Monday, Nov. 22, 1943
The Big Pool
Like two giants groping through a fog, the U.S. and Great Britain struggled haltingly toward solution of a vast and embarrassing problem last week.
What is Lend-Lease? Is it a one-way charity through which the U.S. has bailed out the British Empire? Are its books the record of a war debt? Can they ever be balanced without the suspicions and recriminations that followed World War I? These questions could no longer be ignored.
On the U.S. side of the Atlantic, suspicions had grown steadily. And since Administration statements stressed the out flow, and soft-pedaled British "Lend-Lease in reverse," the suspicions had a base. Further, every time rationing twisted the screw again, anti-British propagandists got a new audience for their claim that Lend-Lease has been a giant British steal.
In Britain there was a rising feeling that it was about time to put the facts on the record. As far back as early summer, the British Government wanted to issue a White Paper, to prove to its own citizens and the world that Lend-Lease was a two-way street whose busy traffic had only been hinted at. The White Paper was ready for publication last August. But the U.S. Government, notably timorous Treasury Secretary Henry Morgenthau Jr.. talked the British out of it. Some of the Administration objections were technical. and sound; but the main objection to endorsing such a statement was a political fear of seeming too pro-British.
Grey Paper. Last week a revised version of the White Paper, written by stiff, hard-collared Sir John Anderson, Chancellor of the Exchequer, was finally released in London. At the same time, Franklin Roosevelt made a full report to Congress on the extent of Britain's reverse Lend-Lease. Both documents were soggy with timidity, nervous with embarrassment, befogged with evasions.
The world did not get the whole truth about Lend-Lease. But at least one fact was established: Lend-Lease is a two-way street. Chief points:
> Up to the end of June, the U.S. had received from the United Kingdom $871,000,000 of Lend-Lease in food and supplies on which a dollars-&-cents value could be placed. From Australia, New Zealand and India it had received another $300,000,000. (For the same period American aid to Great Britain totaled $4,458,000,000.)
> The chief forms of British aid have been construction of new barracks and hospitals for U.S. troops ($124,000,000), airports ($220,000,000), shipping ($168,000,000).
> Much of the material supplied by Britain to U.S. troops in the war theaters was strategic items whose real military value could hardly be measured in cash--e.g., heated flying suits which enabled U.S. bomber crews to carry on at high altitudes, a superior gun sight, aerial photography equipment.
> Australia gave U.S. troops its full production of some food items, turned over some of its best new hospitals, provided free transportation.

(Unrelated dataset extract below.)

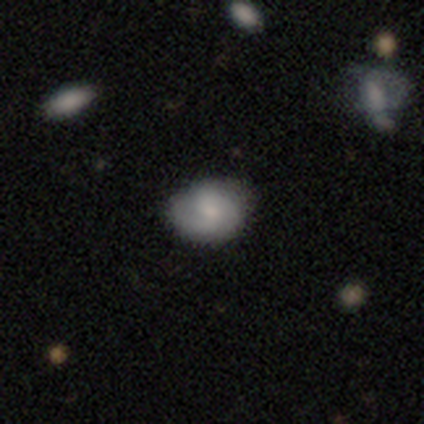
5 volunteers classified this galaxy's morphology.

> New Zealand supplied so much clothing to U.S. soldiers that she was forced to ration civilians to less than one full outfit per year.

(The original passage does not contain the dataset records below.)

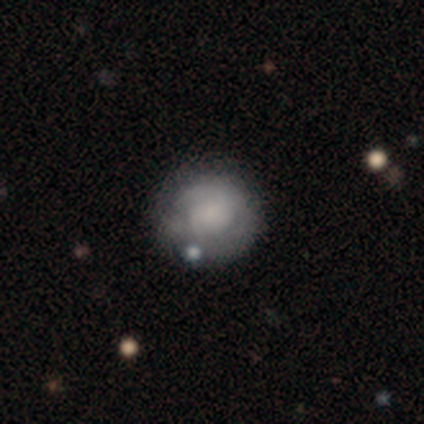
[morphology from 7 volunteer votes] Overall: featured or disk (57%; smooth 43%). Edge-on disk: no (100%). Bar: no (100%). Spiral arms: yes (75%). Spiral arm count: 2 (67%; can't tell 33%). Spiral winding: tight (67%; loose 33%). Bulge size: none (75%). Merging: none (71%).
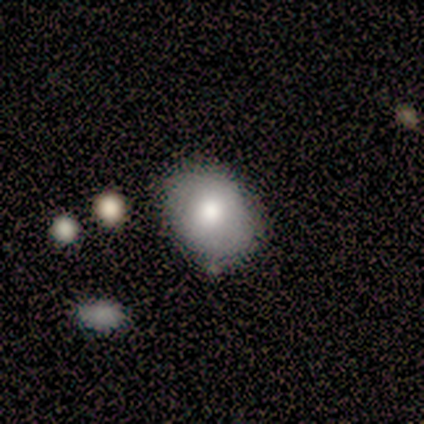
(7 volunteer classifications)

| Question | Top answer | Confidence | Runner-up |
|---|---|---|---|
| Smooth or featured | smooth | 71% | featured or disk (29%) |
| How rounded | round | 60% | in between (40%) |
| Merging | none | 57% | merger (29%) |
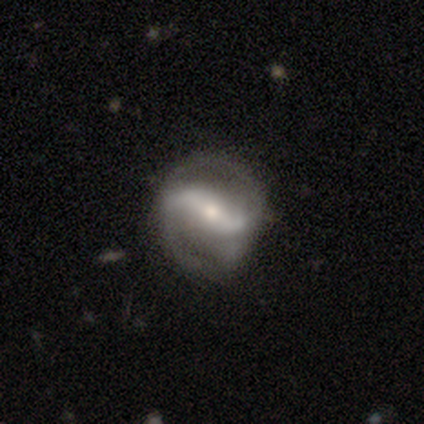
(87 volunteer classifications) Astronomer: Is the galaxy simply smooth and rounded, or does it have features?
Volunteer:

> Thus the full value of British reverse Lend-Lease may never be known. British aid to U.S. troops consists of millions of large & small transfers made right on the battlefield or at the bomber base, things immeasurable in cash.

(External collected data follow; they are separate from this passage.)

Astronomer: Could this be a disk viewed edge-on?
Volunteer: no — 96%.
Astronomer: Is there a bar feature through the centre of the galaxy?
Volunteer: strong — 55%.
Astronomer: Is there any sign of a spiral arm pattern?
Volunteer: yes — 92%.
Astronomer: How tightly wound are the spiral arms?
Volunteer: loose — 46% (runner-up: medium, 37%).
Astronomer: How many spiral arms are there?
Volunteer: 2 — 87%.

Black & White. Left unsaid, or only hinted at, were the really important facts about Lend-Lease. One fact, which the British would never mention officially and the U.S. Government hesitates to place squarely on the record, is that Lend-Lease bought the U.S. time and an ally without which World War II might have been lost. Before the Lend-Lease program began in March 1941, Britain had spent over $3,000,000,000 for U.S. supplies, and had liquidated nearly all her U.S. investments to help pay for them.
Without its experience in working on British munitions orders, and later on Lend-Lease orders, U.S. industry could never have achieved its present enormous arms output so quickly. Nor would U.S. munitions be so good as they are: the Flying Fortress and Sherman tank developed from British use of U.S. designs, before Pearl Harbor.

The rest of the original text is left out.